Google’s AI chatbot Bard launched for Australian users on Thursday as the company showcased its advancements in artificial intelligence and pledged to roll out the technology ethically.
Until now, Bard was only available in the US and the UK, but on Thursday at the company’s annual I/O conference Google announced it would open up the chatbot to users in more than 180 countries around the world, including Australia.
Bard is the chat program built on Google’s large language model, PaLM2, similar to how ChatGPT is built on OpenAI’s GPT. It can provide information, write code, translate languages and analyse images.

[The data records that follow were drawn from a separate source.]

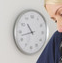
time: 10:42
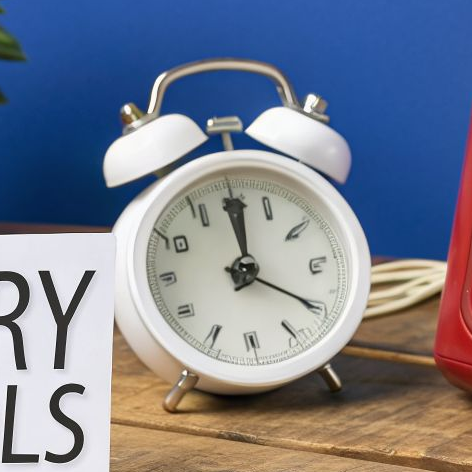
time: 12:20
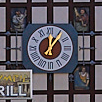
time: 12:06
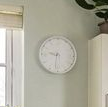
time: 9:31
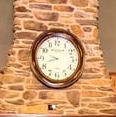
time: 9:42
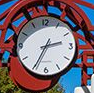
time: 2:34
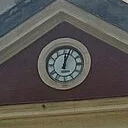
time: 12:03
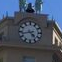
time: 4:42
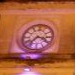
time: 3:37
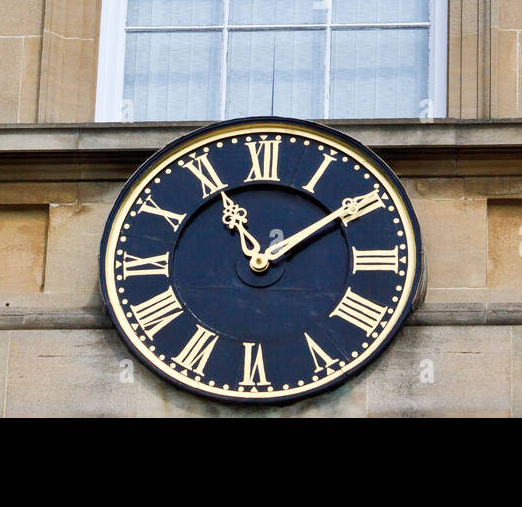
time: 11:09
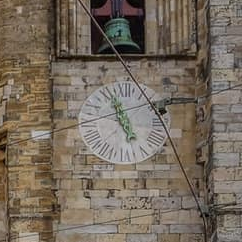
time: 4:57
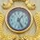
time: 1:25
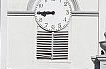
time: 8:45
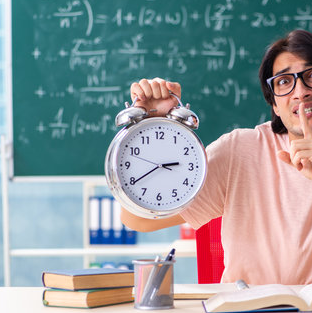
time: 2:39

As part of future advancements to Bard announced by Google on Thursday, Bard will provide visual responses in addition to text-based responses. Using Google’s Lens application, in the future users will be able to upload images to be analysed by Bard. Google used the example of the photo of two dogs with the prompt “write a funny caption for these two” and Bard will be able to determine the breed of dogs and draft responses.
In a bid to tackle the issue of AI hallucinations – whereby the AI creates a sourced text or information that it claims to be true – Bard will include an annotation on the information sourced elsewhere and provide a link to it.
The company is also working to make the chatbot available in more than 40 languages. Currently it is available in English, Japanese and Korean. The reason for the slow launch in other languages is that Google has said that based on preliminary research, systems built on PaLM2 “continue to produce toxic language harms”.
Google also plans to integrate Bard into Gmail, Docs, Drive, Maps and its other products over time in a feature it calls Duet AI that will allow users to get assistance with writing and other work functions within the apps. But the company has stressed that users will be in control of their privacy and how the tools are integrated into these products.
As part of Google’s promise to develop AI ethically, the company’s chief executive, Sundar Pichai, said all of Google’s AI models would include the use of watermarking and metadata to allow people to know that AI-generated content is exactly that.
Included in future advancements in search that will see AI-generated text results along with links, the company would also allow add a new “about this image” tool in search results that provided context on where similar images might have first appeared and where else it was online.
Google is also allowing only authorised partners to use its new universal-translator, experimental AI video subbing service that translate’s a speaker’s voice and matches their lip movements. The company said while it had “enormous potential”, there was a large risk of misuse in the hands of bad actors.